El financiamiento bancario al sector agrícola cerró 2025 en niveles históricos, reflejando un fuerte dinamismo del crédito y un cambio significativo en su composición. De acuerdo con un análisis de la Bolsa de Comercio de Rosario en base a datos del Banco Central de la República Argentina, el stock total de préstamos destinados a actividades agrícolas alcanzó los $6 billones al 31 de diciembre, el valor más alto para esa fecha desde que existen registros.
En términos reales, el crecimiento fue contundente: el financiamiento al agro aumentó más de 50% respecto al año anterior y se ubicó ampliamente por encima del promedio de los últimos cinco años. Sin embargo, detrás de este salto se esconde una transformación clave: el protagonismo casi excluyente del crédito en dólares.
Del total prestado, unos $4,4 billones corresponden a financiamiento en moneda extranjera, lo que representa el 73% del total. Este segmento más que duplicó su volumen en comparación con 2024, alcanzando máximos históricos tanto en términos absolutos como relativos. En contraste, el crédito en pesos mostró una caída real y perdió participación dentro del esquema de financiamiento.
Este cambio en la estructura no es menor. La participación del financiamiento en dólares dentro del agro se disparó muy por encima de los niveles habituales de la última década, impulsada por un contexto de tasas más competitivas en esa moneda y por el perfil exportador del sector, que naturalmente genera ingresos en divisas.
A nivel agregado, el crédito también creció para el conjunto de la economía, aunque con una dinámica distinta. Mientras que en el total del sistema financiero aumentaron tanto los préstamos en pesos como en dólares, en el caso del agro el crecimiento se explicó exclusivamente por la moneda extranjera. Esto llevó a que el sector gane peso dentro del financiamiento en dólares, alcanzando una participación récord.

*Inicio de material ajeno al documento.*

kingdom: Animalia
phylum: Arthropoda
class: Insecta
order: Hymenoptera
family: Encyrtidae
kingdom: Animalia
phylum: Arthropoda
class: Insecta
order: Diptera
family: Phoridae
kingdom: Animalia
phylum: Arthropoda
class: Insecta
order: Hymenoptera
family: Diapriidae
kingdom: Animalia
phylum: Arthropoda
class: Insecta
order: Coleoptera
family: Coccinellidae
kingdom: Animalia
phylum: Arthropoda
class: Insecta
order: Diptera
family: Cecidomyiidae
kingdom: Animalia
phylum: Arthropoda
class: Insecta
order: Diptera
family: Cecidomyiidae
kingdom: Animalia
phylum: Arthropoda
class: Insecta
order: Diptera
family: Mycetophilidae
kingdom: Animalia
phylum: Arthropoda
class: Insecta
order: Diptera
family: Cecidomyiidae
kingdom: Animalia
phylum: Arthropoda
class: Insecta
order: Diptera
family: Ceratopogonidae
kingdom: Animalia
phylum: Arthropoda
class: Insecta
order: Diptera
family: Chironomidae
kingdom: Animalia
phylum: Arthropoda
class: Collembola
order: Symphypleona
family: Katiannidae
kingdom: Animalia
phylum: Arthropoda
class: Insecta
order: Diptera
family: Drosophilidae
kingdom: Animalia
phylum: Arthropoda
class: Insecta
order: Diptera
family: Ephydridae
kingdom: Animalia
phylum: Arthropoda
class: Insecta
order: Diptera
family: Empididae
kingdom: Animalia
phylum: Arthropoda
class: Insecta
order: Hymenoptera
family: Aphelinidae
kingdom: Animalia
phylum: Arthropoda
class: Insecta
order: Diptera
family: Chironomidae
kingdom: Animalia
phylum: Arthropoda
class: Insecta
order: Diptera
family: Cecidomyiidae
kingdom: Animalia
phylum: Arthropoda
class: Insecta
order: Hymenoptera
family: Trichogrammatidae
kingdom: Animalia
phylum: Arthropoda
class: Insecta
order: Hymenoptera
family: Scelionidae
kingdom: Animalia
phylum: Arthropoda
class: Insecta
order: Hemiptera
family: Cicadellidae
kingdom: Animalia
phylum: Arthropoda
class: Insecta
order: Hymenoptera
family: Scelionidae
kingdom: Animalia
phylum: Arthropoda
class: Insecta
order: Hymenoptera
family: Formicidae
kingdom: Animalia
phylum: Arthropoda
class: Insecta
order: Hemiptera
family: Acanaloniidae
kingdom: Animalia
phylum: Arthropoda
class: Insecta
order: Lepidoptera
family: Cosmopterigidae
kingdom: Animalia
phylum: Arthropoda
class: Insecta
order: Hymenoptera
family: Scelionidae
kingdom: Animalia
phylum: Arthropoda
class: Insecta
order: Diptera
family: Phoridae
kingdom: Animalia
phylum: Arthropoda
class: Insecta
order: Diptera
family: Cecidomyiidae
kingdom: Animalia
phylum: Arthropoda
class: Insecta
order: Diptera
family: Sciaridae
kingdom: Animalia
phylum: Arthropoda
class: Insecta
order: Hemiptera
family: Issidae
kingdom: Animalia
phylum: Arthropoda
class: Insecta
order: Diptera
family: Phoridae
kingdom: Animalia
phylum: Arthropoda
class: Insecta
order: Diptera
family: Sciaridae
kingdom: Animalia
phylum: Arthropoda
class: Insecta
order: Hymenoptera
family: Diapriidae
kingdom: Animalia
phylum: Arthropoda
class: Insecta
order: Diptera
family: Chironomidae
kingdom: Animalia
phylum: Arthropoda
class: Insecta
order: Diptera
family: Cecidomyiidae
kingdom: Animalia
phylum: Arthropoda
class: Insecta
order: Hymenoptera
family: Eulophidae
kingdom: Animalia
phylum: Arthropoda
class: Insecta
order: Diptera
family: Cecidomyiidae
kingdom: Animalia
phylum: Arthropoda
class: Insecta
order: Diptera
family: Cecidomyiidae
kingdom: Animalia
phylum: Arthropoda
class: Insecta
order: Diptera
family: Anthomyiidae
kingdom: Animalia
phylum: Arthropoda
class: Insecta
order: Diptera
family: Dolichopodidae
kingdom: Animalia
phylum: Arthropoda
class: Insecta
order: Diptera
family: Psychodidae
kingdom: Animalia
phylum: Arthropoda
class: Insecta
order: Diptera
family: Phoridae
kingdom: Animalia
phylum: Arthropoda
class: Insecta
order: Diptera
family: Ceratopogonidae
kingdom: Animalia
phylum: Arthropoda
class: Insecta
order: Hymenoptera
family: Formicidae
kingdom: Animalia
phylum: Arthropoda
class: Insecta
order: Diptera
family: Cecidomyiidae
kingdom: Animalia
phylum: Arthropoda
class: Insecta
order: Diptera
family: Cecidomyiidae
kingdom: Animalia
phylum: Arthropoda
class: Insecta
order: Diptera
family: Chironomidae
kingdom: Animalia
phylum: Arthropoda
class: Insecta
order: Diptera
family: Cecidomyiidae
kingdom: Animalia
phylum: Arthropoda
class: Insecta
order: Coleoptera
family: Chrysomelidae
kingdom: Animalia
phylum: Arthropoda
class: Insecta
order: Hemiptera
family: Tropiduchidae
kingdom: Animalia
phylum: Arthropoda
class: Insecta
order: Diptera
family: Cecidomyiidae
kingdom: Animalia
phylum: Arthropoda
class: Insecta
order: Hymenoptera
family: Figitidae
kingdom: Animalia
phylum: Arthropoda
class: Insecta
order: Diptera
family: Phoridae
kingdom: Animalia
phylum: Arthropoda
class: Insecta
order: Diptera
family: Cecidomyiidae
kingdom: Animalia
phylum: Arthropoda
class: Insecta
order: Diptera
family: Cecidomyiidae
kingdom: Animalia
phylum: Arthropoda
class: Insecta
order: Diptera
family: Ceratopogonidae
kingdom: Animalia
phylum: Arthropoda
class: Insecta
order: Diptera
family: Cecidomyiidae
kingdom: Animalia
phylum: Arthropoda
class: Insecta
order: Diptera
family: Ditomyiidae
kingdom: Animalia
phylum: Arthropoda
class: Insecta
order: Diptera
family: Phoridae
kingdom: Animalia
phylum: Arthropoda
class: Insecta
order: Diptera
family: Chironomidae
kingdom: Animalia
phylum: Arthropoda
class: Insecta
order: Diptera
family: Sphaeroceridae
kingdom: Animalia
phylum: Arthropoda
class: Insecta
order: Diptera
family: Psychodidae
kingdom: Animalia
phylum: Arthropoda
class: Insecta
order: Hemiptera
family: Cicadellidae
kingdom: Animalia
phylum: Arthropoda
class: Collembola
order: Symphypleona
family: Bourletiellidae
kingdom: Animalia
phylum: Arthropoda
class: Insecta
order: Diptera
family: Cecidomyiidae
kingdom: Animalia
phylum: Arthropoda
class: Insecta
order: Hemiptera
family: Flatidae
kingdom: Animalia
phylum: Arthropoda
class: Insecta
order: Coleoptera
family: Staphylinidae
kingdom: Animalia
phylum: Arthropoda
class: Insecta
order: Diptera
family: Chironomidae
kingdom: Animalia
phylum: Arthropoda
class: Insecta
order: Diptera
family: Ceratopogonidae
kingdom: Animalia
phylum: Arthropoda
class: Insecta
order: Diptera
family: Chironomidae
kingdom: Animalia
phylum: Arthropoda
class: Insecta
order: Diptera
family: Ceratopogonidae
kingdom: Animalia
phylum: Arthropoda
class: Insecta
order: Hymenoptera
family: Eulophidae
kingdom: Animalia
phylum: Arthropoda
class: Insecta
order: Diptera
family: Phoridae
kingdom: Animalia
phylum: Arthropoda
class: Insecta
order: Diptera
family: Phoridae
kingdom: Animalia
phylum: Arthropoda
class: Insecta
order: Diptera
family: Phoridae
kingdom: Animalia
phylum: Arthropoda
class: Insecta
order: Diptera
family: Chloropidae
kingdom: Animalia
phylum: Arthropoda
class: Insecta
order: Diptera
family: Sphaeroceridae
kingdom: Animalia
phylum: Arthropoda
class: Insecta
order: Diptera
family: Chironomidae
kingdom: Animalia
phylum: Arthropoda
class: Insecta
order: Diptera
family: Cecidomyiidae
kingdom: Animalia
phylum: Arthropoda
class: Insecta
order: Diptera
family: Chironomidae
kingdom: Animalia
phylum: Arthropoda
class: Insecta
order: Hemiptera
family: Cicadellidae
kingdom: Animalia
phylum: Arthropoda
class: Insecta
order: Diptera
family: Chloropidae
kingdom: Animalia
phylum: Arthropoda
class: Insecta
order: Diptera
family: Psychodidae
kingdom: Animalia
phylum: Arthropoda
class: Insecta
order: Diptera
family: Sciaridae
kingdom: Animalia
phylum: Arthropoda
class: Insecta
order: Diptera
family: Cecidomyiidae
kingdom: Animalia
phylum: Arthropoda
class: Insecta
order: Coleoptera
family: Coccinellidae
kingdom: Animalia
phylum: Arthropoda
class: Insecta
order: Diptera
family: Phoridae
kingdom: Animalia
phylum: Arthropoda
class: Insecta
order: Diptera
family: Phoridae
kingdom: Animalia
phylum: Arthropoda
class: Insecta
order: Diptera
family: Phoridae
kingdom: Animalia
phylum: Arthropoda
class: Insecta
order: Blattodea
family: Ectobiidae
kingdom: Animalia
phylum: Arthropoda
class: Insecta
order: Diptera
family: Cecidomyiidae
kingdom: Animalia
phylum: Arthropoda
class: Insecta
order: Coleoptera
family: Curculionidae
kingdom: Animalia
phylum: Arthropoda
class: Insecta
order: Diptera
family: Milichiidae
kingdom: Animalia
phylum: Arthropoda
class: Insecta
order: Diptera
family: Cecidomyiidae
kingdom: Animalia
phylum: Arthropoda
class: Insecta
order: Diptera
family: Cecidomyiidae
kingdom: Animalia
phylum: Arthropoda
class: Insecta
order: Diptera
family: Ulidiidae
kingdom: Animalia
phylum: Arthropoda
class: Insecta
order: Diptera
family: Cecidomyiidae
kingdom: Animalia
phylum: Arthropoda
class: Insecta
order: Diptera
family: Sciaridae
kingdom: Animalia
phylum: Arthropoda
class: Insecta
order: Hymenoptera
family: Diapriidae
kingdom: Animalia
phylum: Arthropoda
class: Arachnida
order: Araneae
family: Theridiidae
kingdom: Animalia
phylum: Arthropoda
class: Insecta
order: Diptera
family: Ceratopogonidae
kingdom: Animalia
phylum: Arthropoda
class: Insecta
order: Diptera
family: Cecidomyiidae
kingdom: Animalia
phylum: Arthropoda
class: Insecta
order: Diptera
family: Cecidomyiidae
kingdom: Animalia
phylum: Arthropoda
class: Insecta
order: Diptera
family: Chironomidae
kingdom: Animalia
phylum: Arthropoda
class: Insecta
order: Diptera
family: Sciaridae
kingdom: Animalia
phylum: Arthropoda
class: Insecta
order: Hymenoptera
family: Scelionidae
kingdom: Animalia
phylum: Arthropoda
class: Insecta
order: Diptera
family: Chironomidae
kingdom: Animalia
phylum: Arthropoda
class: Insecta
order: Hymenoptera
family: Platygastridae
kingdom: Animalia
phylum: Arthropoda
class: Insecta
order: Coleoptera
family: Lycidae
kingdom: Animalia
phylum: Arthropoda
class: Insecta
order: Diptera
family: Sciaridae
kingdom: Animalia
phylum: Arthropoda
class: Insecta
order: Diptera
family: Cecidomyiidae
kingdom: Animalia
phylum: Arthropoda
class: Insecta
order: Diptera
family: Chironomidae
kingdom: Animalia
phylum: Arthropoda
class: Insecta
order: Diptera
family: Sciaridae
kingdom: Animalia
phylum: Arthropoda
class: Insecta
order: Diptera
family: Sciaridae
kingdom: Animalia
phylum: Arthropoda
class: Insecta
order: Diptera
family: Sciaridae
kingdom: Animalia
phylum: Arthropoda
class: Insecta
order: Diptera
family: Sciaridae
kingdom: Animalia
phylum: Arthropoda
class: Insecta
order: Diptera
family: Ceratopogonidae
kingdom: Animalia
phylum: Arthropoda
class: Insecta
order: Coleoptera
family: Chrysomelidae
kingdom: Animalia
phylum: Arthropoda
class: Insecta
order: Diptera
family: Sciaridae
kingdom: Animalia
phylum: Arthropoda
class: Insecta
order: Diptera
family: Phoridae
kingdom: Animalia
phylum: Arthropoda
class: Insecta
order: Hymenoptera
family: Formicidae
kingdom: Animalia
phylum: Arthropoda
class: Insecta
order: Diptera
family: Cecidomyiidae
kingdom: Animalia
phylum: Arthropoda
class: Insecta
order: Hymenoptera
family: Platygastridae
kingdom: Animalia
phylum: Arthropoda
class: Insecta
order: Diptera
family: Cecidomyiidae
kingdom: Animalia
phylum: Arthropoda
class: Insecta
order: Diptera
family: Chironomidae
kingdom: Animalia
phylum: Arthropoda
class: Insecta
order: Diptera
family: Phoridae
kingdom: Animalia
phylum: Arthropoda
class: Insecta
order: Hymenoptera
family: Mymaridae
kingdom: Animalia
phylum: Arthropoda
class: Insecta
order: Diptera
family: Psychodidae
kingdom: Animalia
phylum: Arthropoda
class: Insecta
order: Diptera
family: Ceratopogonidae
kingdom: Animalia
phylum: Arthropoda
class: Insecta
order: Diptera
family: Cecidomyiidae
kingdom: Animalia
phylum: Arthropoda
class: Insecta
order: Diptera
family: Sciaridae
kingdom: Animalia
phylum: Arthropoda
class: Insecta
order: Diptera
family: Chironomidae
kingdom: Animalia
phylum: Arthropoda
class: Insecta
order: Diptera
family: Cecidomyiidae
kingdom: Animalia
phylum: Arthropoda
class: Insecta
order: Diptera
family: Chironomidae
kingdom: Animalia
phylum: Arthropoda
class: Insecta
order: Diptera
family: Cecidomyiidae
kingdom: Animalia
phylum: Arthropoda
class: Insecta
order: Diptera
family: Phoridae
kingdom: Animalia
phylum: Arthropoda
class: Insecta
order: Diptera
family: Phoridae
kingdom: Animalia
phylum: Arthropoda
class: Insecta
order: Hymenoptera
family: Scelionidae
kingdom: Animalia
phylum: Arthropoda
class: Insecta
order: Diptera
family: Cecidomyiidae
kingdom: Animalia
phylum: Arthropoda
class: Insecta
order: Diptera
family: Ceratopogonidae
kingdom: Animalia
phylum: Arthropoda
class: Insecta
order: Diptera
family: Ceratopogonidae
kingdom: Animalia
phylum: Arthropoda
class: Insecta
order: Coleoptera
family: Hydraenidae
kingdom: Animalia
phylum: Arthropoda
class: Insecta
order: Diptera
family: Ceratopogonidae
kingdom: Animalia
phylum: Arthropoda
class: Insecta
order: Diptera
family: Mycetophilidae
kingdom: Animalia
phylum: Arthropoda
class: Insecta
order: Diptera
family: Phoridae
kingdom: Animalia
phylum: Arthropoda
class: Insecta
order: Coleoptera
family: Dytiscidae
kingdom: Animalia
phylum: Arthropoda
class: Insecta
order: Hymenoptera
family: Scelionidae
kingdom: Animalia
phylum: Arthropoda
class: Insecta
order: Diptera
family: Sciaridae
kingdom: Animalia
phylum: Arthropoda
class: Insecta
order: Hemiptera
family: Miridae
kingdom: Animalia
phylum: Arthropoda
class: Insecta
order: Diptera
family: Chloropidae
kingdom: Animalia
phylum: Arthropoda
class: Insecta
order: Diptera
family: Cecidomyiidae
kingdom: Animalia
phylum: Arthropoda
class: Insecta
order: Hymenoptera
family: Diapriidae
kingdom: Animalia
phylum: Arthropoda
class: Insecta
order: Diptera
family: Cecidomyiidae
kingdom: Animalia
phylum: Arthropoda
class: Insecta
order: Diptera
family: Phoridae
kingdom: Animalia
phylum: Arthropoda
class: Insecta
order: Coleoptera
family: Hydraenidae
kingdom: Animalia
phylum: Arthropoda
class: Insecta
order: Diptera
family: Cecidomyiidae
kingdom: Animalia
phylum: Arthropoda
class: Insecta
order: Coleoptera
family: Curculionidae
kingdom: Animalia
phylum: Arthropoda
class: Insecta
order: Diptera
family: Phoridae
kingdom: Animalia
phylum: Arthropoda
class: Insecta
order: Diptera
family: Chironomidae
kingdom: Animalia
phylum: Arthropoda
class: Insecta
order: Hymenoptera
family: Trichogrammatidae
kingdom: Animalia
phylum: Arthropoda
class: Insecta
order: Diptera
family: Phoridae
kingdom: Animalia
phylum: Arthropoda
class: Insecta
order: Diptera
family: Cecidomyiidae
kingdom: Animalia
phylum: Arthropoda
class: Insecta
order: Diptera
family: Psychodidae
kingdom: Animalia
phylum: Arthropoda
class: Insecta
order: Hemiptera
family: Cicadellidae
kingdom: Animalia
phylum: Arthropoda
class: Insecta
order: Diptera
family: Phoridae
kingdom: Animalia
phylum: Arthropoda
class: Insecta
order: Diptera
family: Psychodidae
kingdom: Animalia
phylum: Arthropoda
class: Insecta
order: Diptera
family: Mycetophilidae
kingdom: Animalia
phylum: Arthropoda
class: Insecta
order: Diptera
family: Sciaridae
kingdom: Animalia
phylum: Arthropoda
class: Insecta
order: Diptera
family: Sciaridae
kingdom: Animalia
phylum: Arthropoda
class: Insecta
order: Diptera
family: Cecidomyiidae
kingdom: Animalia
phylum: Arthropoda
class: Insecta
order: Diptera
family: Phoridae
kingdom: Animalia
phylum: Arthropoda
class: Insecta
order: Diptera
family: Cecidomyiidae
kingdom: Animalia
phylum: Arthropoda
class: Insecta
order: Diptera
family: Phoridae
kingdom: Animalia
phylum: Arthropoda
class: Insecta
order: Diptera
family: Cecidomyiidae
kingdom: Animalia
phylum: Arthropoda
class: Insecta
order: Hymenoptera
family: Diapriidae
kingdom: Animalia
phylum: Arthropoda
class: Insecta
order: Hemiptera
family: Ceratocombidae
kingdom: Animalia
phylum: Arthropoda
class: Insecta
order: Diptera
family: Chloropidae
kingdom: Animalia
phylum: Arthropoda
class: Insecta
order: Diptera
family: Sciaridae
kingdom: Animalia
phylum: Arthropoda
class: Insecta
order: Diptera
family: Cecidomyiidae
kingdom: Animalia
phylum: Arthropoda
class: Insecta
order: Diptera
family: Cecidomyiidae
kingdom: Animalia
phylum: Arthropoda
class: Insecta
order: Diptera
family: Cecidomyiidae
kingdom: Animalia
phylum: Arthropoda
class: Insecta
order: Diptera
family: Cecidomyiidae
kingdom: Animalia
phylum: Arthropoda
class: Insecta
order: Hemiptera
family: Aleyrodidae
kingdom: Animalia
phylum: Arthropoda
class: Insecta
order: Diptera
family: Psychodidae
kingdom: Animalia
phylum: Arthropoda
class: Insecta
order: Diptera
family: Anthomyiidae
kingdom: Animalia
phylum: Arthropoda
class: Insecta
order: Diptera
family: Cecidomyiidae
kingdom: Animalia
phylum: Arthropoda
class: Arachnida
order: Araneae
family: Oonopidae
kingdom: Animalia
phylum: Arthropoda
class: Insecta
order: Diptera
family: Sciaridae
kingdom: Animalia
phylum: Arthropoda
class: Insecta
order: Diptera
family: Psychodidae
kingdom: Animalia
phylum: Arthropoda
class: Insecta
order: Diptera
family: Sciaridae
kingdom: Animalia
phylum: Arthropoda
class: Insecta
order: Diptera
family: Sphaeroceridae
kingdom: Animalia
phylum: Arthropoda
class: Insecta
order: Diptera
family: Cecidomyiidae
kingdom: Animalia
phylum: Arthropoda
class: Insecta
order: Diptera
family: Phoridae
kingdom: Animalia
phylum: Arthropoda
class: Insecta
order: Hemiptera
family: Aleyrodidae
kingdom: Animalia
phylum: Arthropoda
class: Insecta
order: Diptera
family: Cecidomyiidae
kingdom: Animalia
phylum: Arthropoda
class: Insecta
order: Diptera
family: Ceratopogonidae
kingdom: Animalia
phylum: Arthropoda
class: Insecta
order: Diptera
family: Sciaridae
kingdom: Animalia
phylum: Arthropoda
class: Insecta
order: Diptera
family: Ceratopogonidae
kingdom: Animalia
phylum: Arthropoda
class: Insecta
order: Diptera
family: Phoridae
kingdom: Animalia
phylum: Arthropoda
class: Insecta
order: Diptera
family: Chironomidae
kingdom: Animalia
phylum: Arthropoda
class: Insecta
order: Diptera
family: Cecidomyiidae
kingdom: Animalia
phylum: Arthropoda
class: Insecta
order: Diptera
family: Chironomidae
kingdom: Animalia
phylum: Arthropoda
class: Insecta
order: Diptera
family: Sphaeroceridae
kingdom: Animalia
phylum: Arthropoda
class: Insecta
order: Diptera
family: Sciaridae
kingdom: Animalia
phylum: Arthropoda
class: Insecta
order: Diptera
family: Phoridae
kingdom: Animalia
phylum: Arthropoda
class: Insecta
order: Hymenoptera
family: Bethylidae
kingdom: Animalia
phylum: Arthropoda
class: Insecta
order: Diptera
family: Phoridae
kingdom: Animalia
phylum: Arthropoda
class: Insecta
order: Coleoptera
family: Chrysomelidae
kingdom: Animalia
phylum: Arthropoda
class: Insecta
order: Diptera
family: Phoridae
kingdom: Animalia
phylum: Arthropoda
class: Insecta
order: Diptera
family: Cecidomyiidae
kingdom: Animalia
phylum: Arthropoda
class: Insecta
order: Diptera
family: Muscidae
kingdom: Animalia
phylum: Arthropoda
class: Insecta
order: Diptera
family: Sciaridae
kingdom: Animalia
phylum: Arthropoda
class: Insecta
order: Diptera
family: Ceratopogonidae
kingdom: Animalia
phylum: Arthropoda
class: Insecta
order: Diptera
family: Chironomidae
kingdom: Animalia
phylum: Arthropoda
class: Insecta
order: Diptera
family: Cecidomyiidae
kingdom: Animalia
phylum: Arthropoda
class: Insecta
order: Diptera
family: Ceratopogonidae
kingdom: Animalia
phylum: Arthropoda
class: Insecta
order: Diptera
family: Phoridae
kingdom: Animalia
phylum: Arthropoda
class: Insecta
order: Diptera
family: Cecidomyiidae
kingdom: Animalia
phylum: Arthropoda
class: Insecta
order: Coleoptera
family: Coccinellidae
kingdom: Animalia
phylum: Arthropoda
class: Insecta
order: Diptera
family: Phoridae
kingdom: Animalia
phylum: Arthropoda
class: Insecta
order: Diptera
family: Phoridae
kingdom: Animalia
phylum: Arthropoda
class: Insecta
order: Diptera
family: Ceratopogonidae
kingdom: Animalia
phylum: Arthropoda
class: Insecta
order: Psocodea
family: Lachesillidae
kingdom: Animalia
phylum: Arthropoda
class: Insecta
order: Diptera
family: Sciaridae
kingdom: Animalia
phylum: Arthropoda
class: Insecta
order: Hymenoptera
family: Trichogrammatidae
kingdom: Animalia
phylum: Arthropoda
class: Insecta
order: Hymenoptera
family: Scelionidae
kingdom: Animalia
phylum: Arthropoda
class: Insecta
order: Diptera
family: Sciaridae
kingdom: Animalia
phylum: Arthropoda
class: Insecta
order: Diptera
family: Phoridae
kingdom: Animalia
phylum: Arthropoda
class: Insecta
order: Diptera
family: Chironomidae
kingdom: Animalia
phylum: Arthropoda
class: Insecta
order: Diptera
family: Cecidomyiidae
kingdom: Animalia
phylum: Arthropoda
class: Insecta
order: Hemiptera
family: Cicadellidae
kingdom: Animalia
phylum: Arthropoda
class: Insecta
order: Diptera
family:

Entre los factores que explican este escenario aparecen cambios en el sistema financiero. Por un lado, una menor demanda de crédito por parte del sector público liberó recursos para el sector privado. Por otro, el incremento de los depósitos —especialmente en dólares— amplió la capacidad de los bancos para otorgar préstamos. A esto se sumó una mayor flexibilización normativa para canalizar financiamiento en moneda extranjera.
El comportamiento de las tasas también jugó un rol determinante. Hacia fines de 2025, el costo del crédito en pesos se ubicó en niveles elevados en términos reales, lo que desincentivó su utilización. En paralelo, las tasas en dólares se mantuvieron estables y en línea con los promedios históricos, reforzando el atractivo de esta opción para los productores.
En este contexto, otro dato relevante es la solidez financiera del sector: los niveles de cumplimiento se mantuvieron altos, con una amplia mayoría de los créditos en situación regular. Este desempeño refuerza la percepción del agro como un sujeto de crédito confiable dentro del sistema bancario.
En conjunto, los datos reflejan no solo un crecimiento del financiamiento, sino también una reconfiguración estructural en la forma en que el sector agrícola accede al crédito, con una marcada dolarización que responde tanto a variables macroeconómicas como a la lógica propia de una actividad fuertemente orientada a la exportación.